ROOM FOR IMPROVEMENT AND SUGGESTIONS
The older I get the more I appreciate shaving weight. A lighter pack makes me a happier camper. But as with any other good thing it's possible to take weight-cutting too far, and I think MontBell crossed that line with the EX Light, for a marginal saving. After all, a medium weight fleece sweater with less insulating ability weighs three times as much as the EX Light. I'd suffer an extra ounce or two for a reliable zipper and a down proof fabric.
Half-zip, anorak-style pullovers are my preference. If the EX Light could be thus configured without compromising venting I could recapture the extra weight of a more robust fabric and zipper.
Hoods are another preference. A version of the EX Light with an unlined, closely-fitting hood that stowed away when not needed would be welcome. Unlined because the 900 fill down would overheat my head; stowable for convenience. I believe this would be consistent with use of the EX Light as a layering piece. Yes, there I go adding more weight, but here again I'd pay that for the extra wind proofing.
I'm hoping that MontBell will offer an EX Light vest or half-sleeve jacket soon.
The only problem with no pockets is that there's no obvious place to stow the stuff sack.

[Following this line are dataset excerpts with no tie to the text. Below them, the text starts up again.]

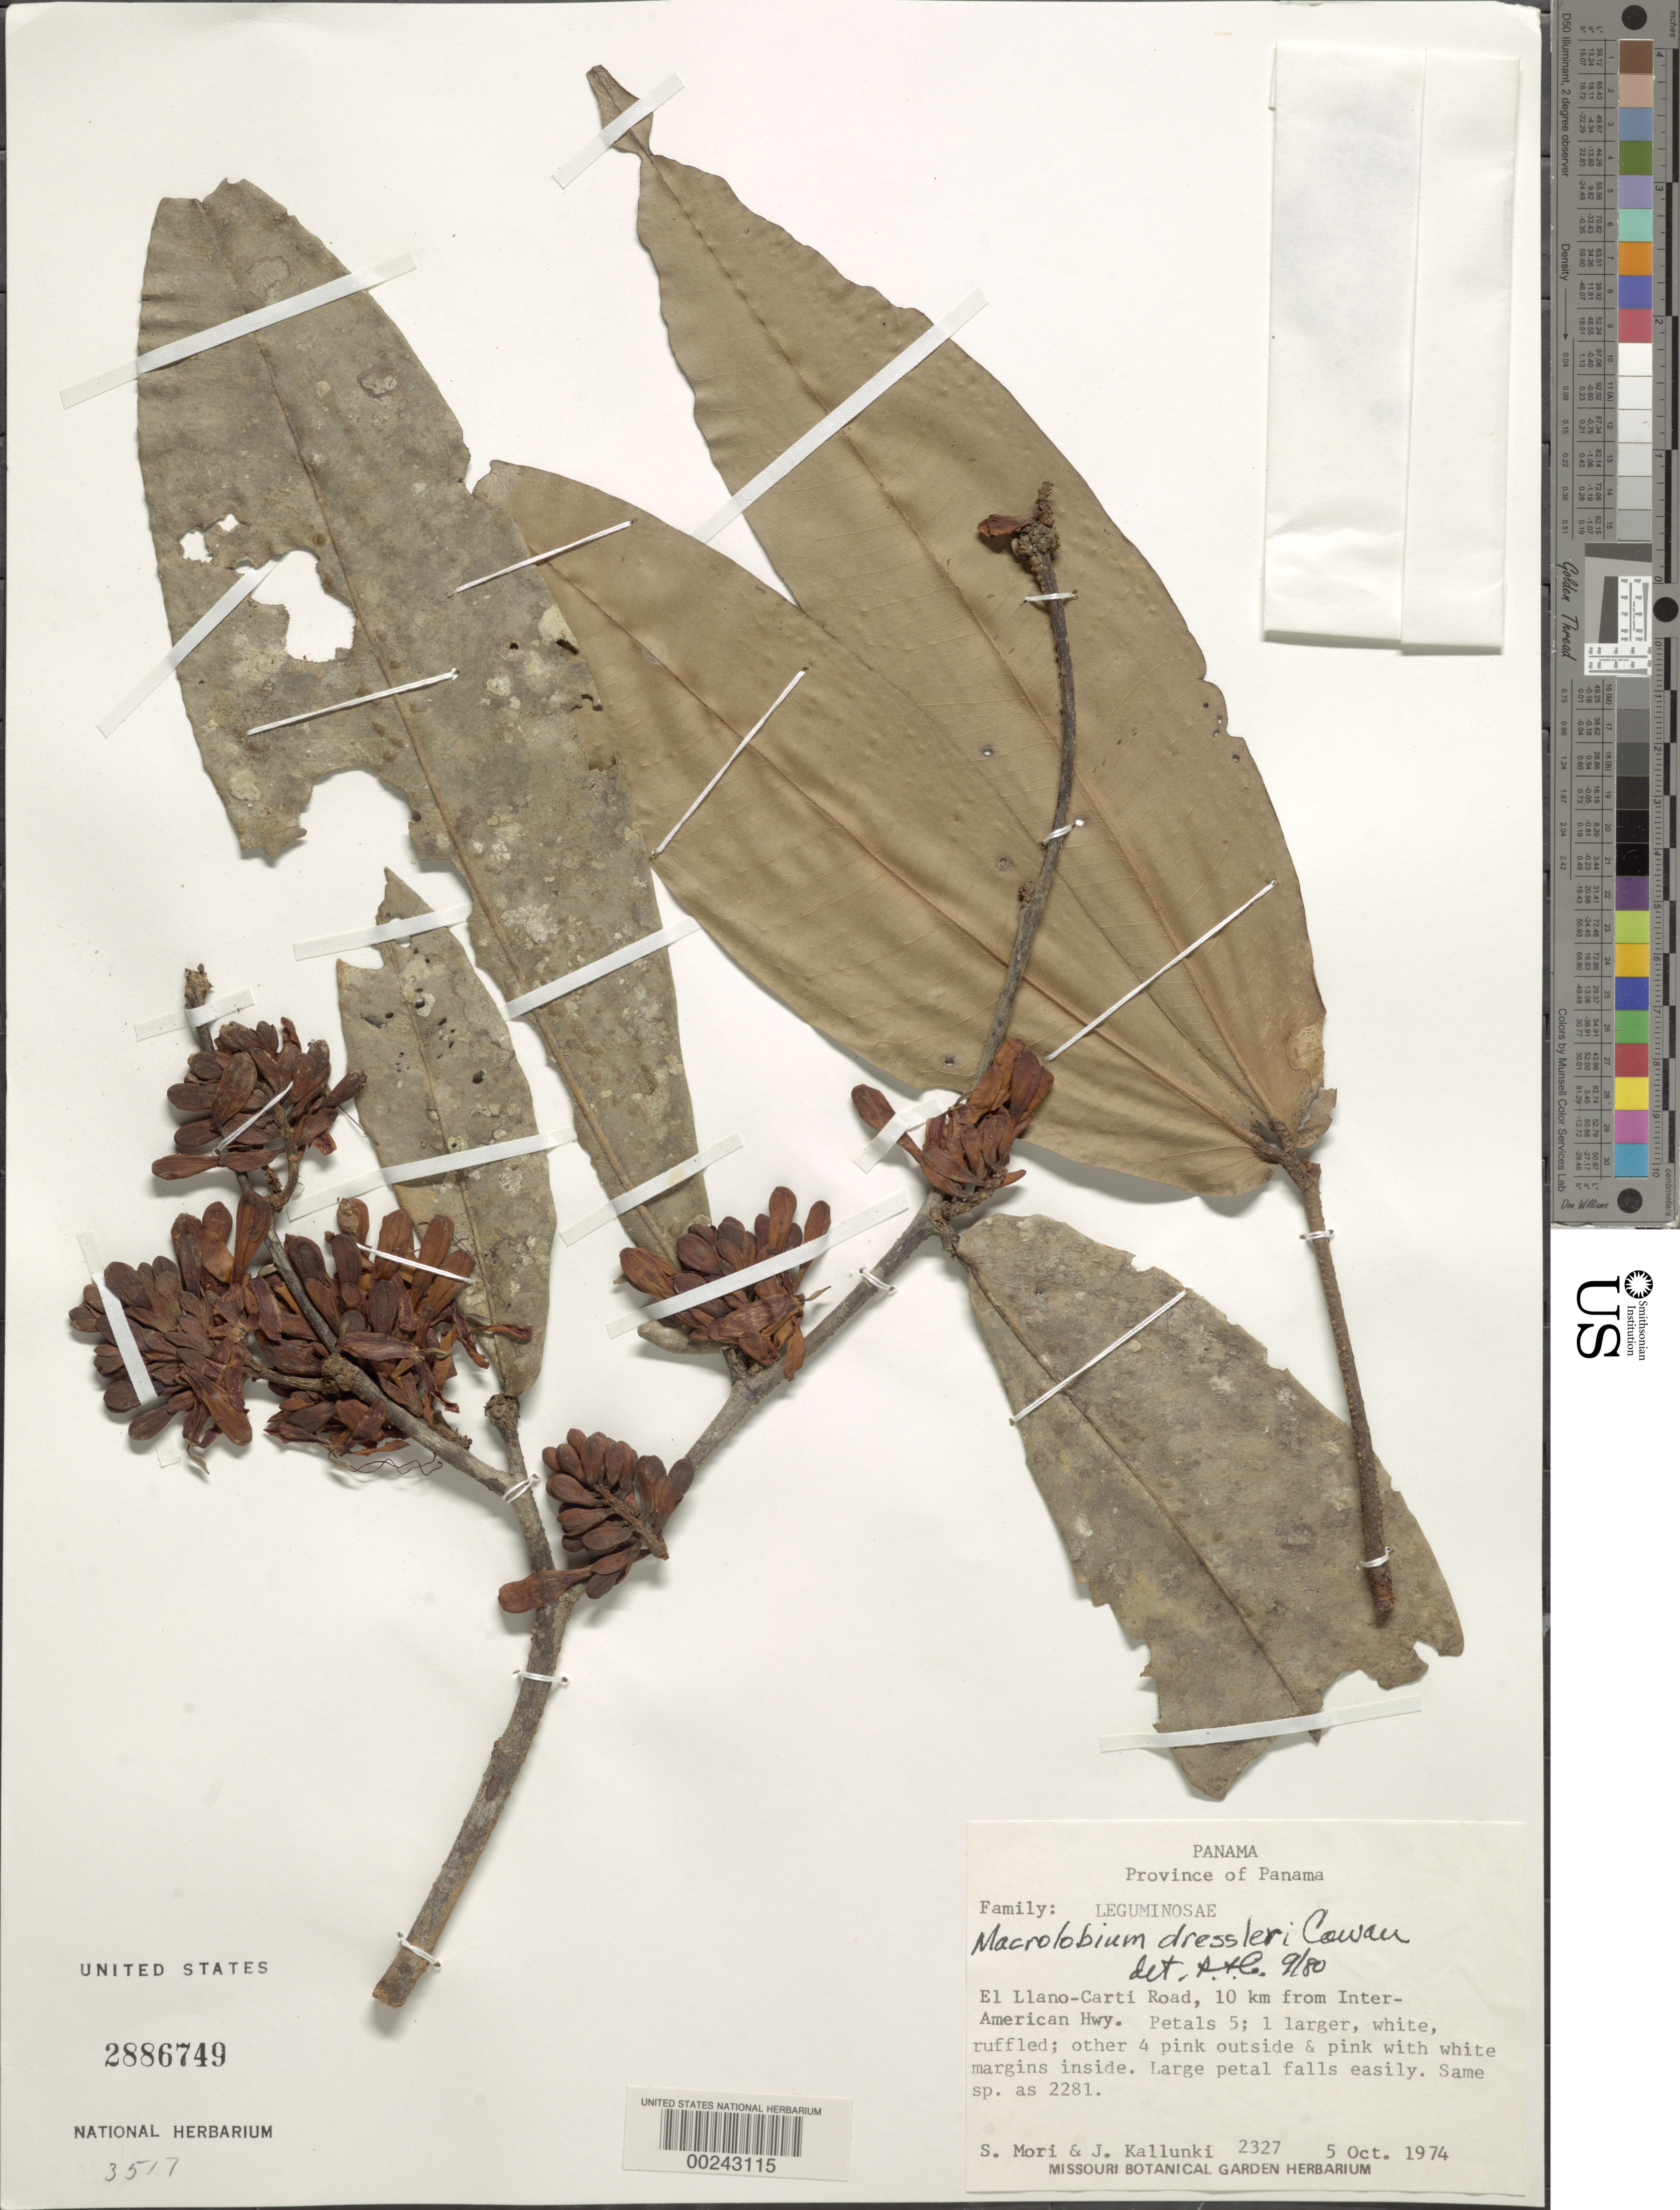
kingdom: Plantae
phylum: Tracheophyta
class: Magnoliopsida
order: Fabales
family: Fabaceae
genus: Macrolobium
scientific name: Macrolobium dressleri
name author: R.S. Cowan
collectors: S. Mori & J. Kallunki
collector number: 2327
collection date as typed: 05 Oct 1974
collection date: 1974-10-05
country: Panama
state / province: Panamá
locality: El Llano-Carti road, 10 km from inter-American Hwy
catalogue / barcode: US 2886749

After I've stored the jacket at home I've more than once had to search for that small, easy-to-disappear item. Maybe a small fabric pocket inside the jacket could be added to assist the absent-minded. And this really would add negligible weight.

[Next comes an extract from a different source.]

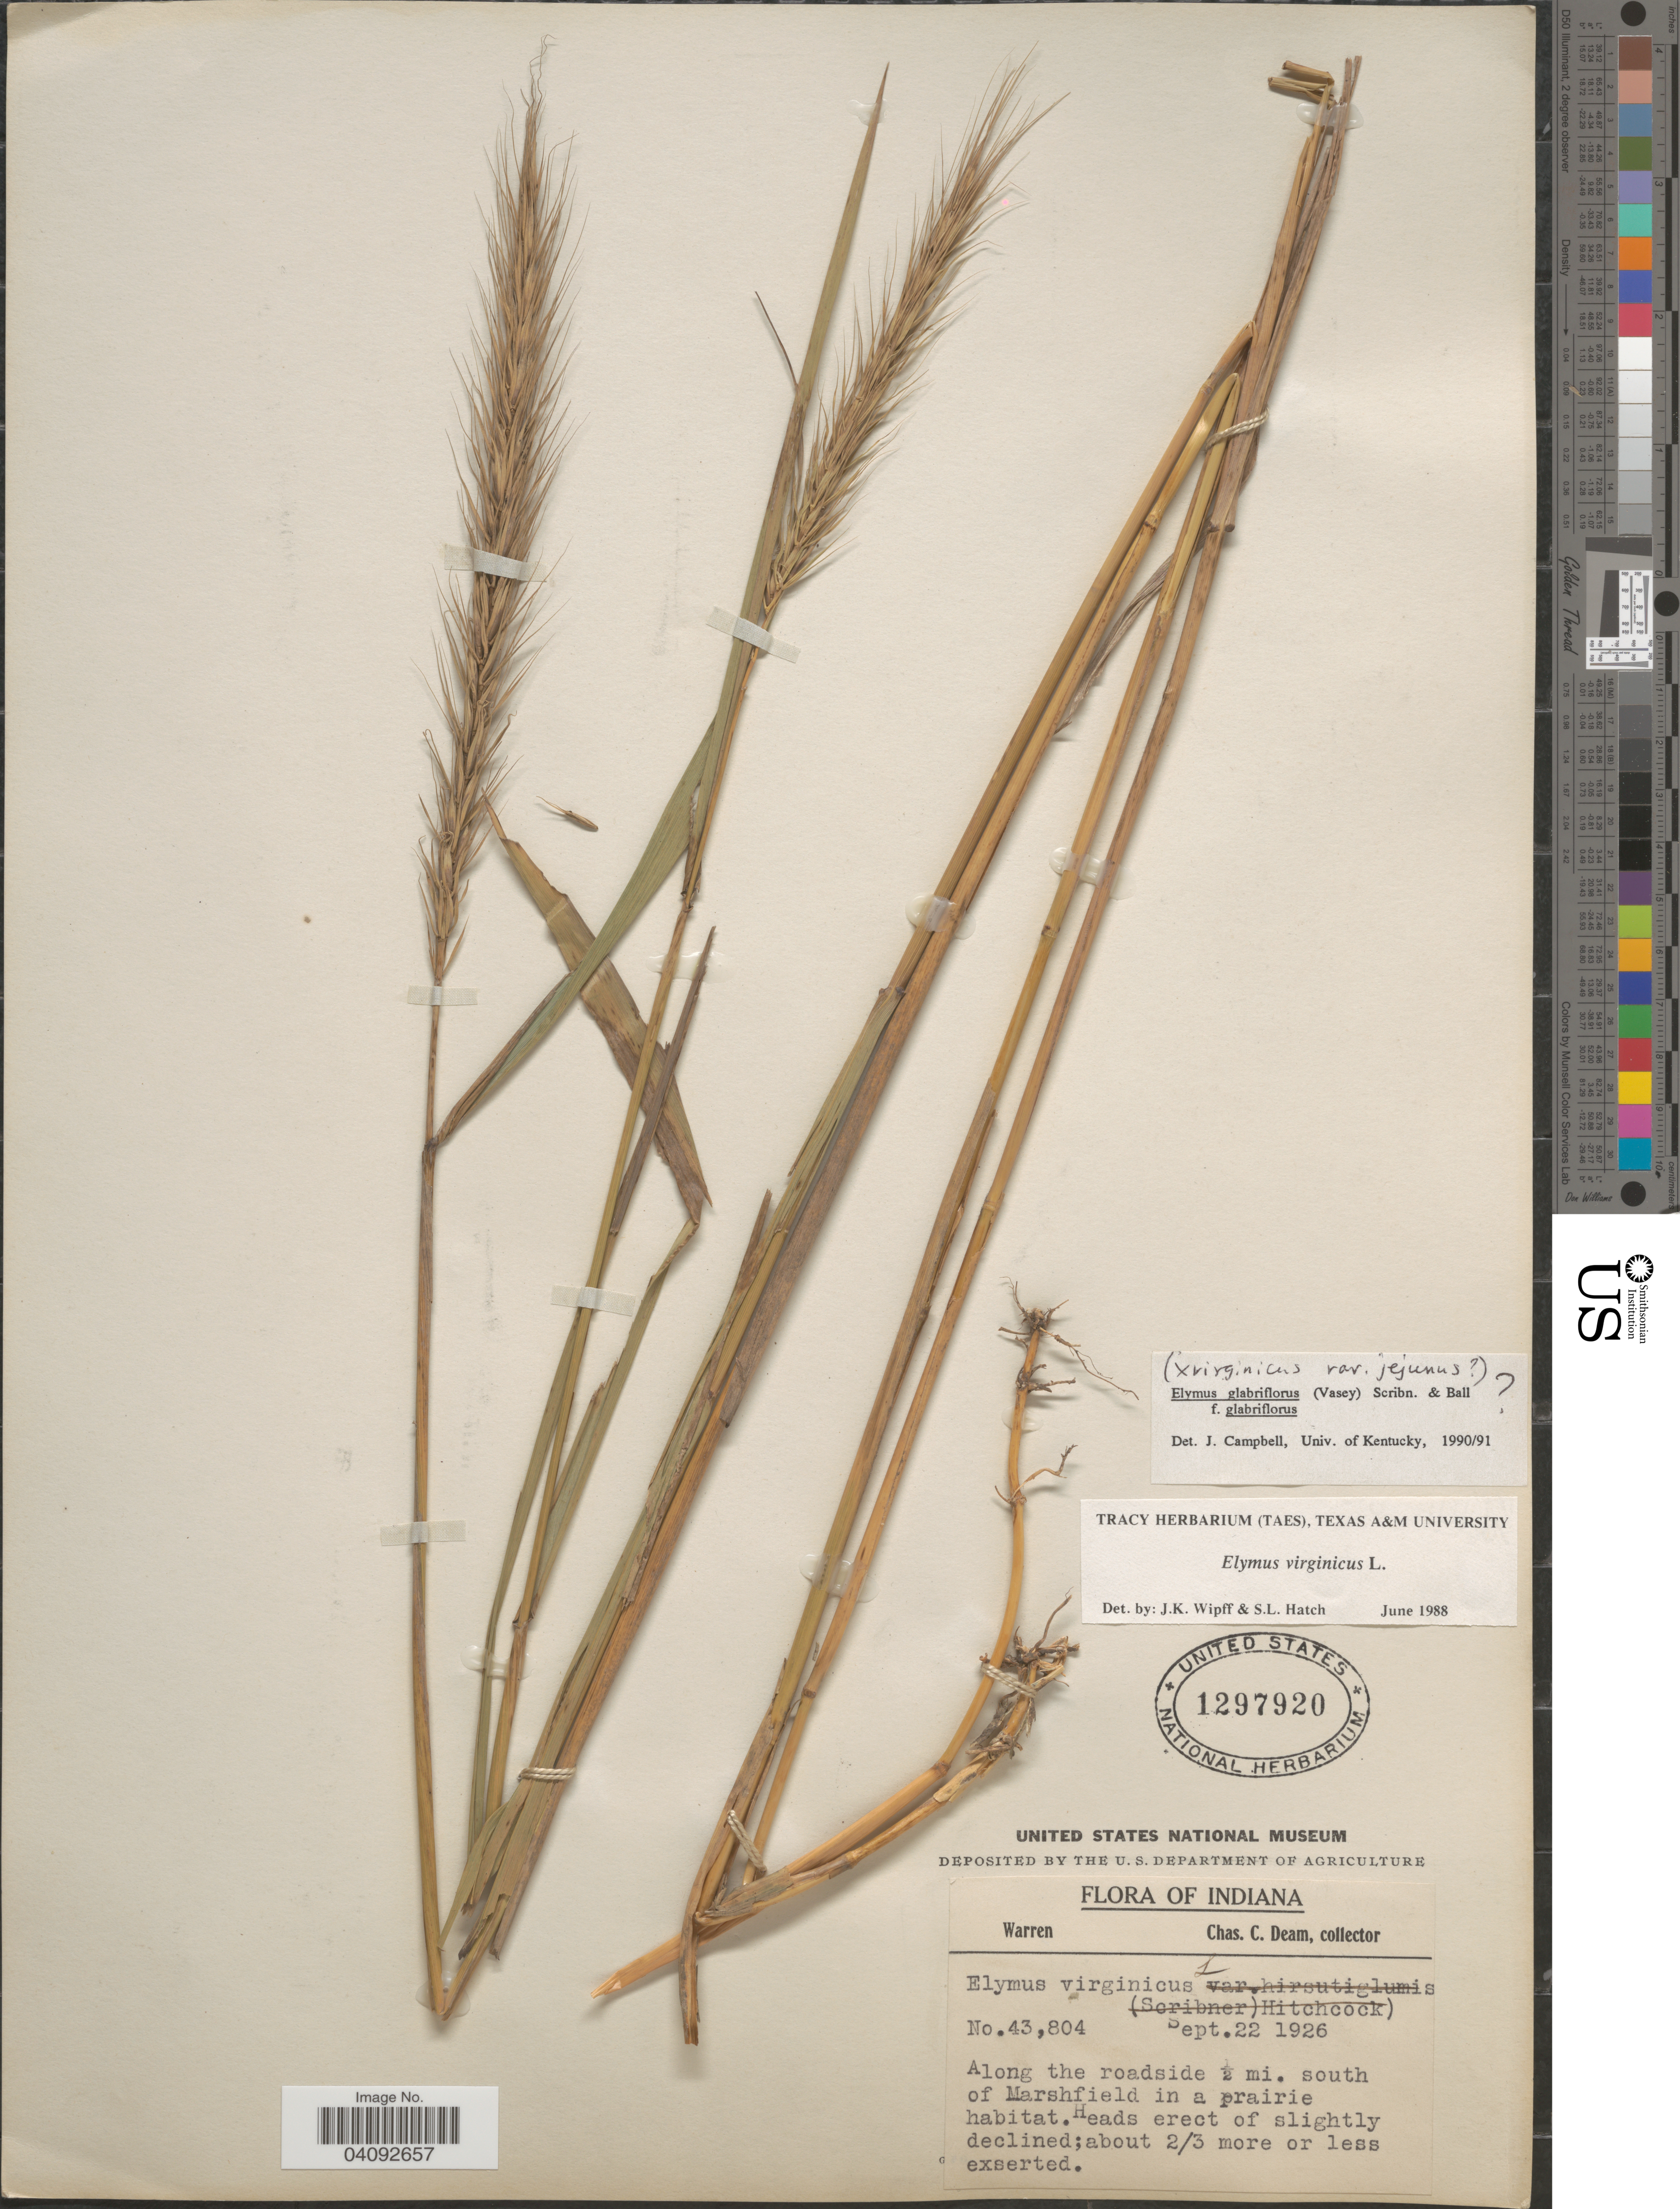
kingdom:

Rising temperatures and melting snow won't end my packing and wearing the EX Light. In fact I'm looking forward to including it as part of my quilt sleep system this spring and summer. Superb performance at its intended task keeping me warm - trumps my minor criticism of the zipper and my dreams, listed above, for an ideal garment. The MontBell EX Light Jacket Men's is a great addition to my skiing and year-round backpacking quivers.
My Test Report ends here, with thanks to MontBell USA and BackpackGearTest.org.